War in Ukraine Increases Global Food Insecurity | World | Latest news and insights from around the world | DW

First, the good news: Farmers around the world are growing enough wheat to feed everyone. The bad news is that wheat is getting more and more expensive and it’s not growing where it’s needed.

Since Russia announced its grain export ban last week, prices have soared again. Many countries fear famine and protests triggered by the lack of food. The temporary ban imposed by Moscow on exports of wheat, barley, rye and other cereals is expected to last at least until the end of June.

“Wheat as a weapon”

“With Russia’s partial wheat export ban, Putin is using grain as a weapon and threatening the food situation in poor countries, especially in the south,” said agricultural policy spokesman Martin Häusling. of the Greens in the European Parliament.

According to the German Federal Office for Economic Affairs and Export Control, Ukraine’s wheat production accounts for 11.5% of the world market, while Russia’s share is 16.8%. In corn, Ukraine provides 17% of the world export market.

It’s not just the many countries in Africa and the Middle East that depend on grain from Russia and Ukraine, but also major emerging markets, including Turkey, India and China.

According to a UN report on the impact of the war in Ukraine on trade and development published on March 16, the quota of wheat, maize, barley, rapeseed, seeds and oil of sunflower imported from Russia and Ukraine amounts to 25.9% in Turkey, 23% in China and 13% in India.

The report describes how several factors have contributed to creating a troubling scenario: rising grain, energy, fertilizer and transport prices, empty grain silos and the COVID pandemic are threatening the food supply of millions of people and fuel hunger and inflation.

“There are simply no food reserves left”

While grain silos are well stocked in the EU, the food crisis is currently affecting countries that were already facing economic problems.

“In many places there are simply no more food reserves,” said Simone Pott, spokeswoman for German aid group Welthungerhilfe. “If prices go up again now, there’s nothing people can do to compensate.”

According to the Food and Agriculture Organization of the United Nations, agricultural raw materials already cost 31% more on the world market in 2020, the first year of the COVID-19 pandemic, compared to 2019. ne of the reasons cited was the cost of storage during the pandemic.

The high price of bread was one of the triggers of the Arab Spring revolutions in 2011

The situation is particularly precarious for people in many African countries who depend on imports from Ukraine and Russia.

“Opportunities to substitute imports from the Russian Federation and Ukraine with intra-African trade are limited, as the regional supply of wheat is relatively low and many parts of the continent lack transport infrastructure. and efficient storage capacity,” the UN report said.

Rising fuel prices lead to food crisis

Pott told DW that even if countries like Somalia, Benin, Congo, Tanzania and Senegal were able to grow more wheat on their own, the situation would still be critical.

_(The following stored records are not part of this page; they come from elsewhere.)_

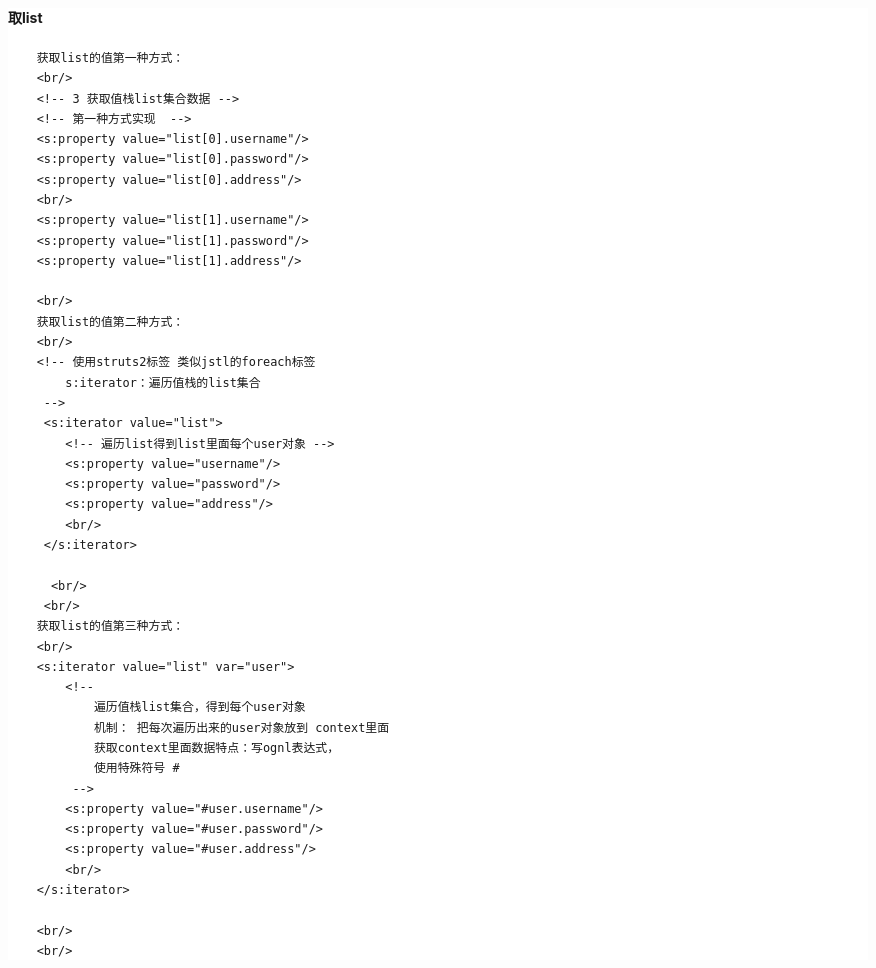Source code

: 

#### 取list

```
	获取list的值第一种方式：
	<br/>
	<!-- 3 获取值栈list集合数据 -->
	<!-- 第一种方式实现  -->
	<s:property value="list[0].username"/>
	<s:property value="list[0].password"/>
	<s:property value="list[0].address"/>
	<br/>
	<s:property value="list[1].username"/>
	<s:property value="list[1].password"/>
	<s:property value="list[1].address"/>
	
	<br/>
	获取list的值第二种方式：
	<br/>
	<!-- 使用struts2标签 类似jstl的foreach标签
		s:iterator：遍历值栈的list集合
	 -->
	 <s:iterator value="list">
	 	<!-- 遍历list得到list里面每个user对象 -->
	 	<s:property value="username"/>
	 	<s:property value="password"/>
	 	<s:property value="address"/>
	 	<br/>
	 </s:iterator>
	 
	  <br/>
	 <br/>
	获取list的值第三种方式：
	<br/>
	<s:iterator value="list" var="user">
		<!-- 
			遍历值栈list集合，得到每个user对象
			机制： 把每次遍历出来的user对象放到 context里面
			获取context里面数据特点：写ognl表达式，
			使用特殊符号 #
		 -->
		<s:property value="#user.username"/>
		<s:property value="#user.password"/>
		<s:property value="#user.address"/>
		<br/>
	</s:iterator>
	
	<br/>
	<br/>

```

“When fuel and energy prices increase, transport prices and refrigeration prices also increase. That is why price fluctuations are extremely large in these countries,” she said.

Infographic showing a list of the top 10 wheat producers in the world in 2021/22

Surveys of Welthungerhilfe partners in Africa and Asia show how the crisis has already affected many countries. In Bangladesh, vegetable oil prices have increased by 42%, while wheat is 39% more expensive. In Zimbabwe, Africa’s former breadbasket, the price of fuel has risen from $1.30 (€1.18) to $1.75.

Several West African countries have responded with political solutions. For the next three months, Senegal and Ivory Coast have imposed price caps on refined palm oil, sugar, milk, rice, tomato paste, beef and noodles. The Senegalese government is also subsidizing local rice farmers with the equivalent of an additional €76.2 million.

Food ‘isn’t produced where people urgently need it’

“Enough food is produced to feed the whole world – but it’s not produced where people urgently need it,” Pott said.

She added that the current crisis has shown that countries heavily dependent on Russian and Ukrainian imports have failed to invest in their own production and rural development.

Green lawmaker Häusling said the EU should step in and provide poorer states with the share of grain they don’t get from Ukraine.

“The EU has a self-sufficiency rate of over 100% in many areas of agricultural production and is a net exporter,” he said. “Bread rolls would get a bit more expensive here in Germany, but elsewhere people will die without enough food.”